• _What is required_
The line with "index tip: (203, 320)", the line with "pinky tip: (297, 297)", and all lines between them in the material below: return these exactly, and no others.

==*==

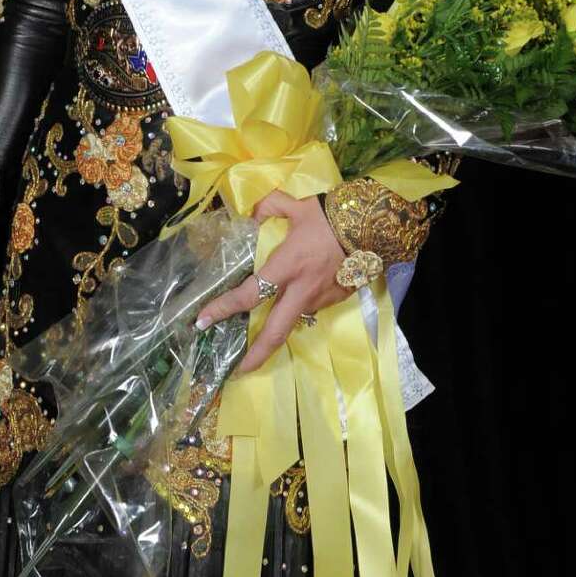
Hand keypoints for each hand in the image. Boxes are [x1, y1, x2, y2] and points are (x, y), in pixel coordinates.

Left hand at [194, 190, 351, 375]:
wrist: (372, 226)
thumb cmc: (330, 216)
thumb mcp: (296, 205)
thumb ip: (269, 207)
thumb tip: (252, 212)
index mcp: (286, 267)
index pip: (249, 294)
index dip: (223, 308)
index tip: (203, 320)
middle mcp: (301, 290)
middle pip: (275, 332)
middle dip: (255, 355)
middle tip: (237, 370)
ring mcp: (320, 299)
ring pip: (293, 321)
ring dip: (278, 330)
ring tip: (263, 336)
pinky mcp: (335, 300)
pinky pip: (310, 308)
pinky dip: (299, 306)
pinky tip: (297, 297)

==*==

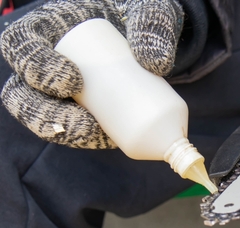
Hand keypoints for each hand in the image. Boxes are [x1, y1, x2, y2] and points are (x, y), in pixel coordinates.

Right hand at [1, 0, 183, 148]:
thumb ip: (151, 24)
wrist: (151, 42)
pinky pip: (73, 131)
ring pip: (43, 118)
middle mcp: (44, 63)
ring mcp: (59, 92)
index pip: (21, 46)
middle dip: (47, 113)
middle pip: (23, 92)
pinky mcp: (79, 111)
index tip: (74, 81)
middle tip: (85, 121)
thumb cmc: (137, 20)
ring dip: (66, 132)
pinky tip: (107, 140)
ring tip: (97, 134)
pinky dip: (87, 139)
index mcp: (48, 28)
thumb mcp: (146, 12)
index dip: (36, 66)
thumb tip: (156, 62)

==*==

• _Task output_
index tip: (203, 320)
middle mcp: (301, 290)
middle pip: (275, 332)
middle dip: (255, 355)
middle tip: (237, 370)
ring mcp: (320, 299)
ring pip: (293, 321)
ring dip: (278, 330)
ring tip: (263, 336)
pinky mcp: (335, 300)
pinky pip: (310, 308)
pinky dip: (299, 306)
pinky tip: (297, 297)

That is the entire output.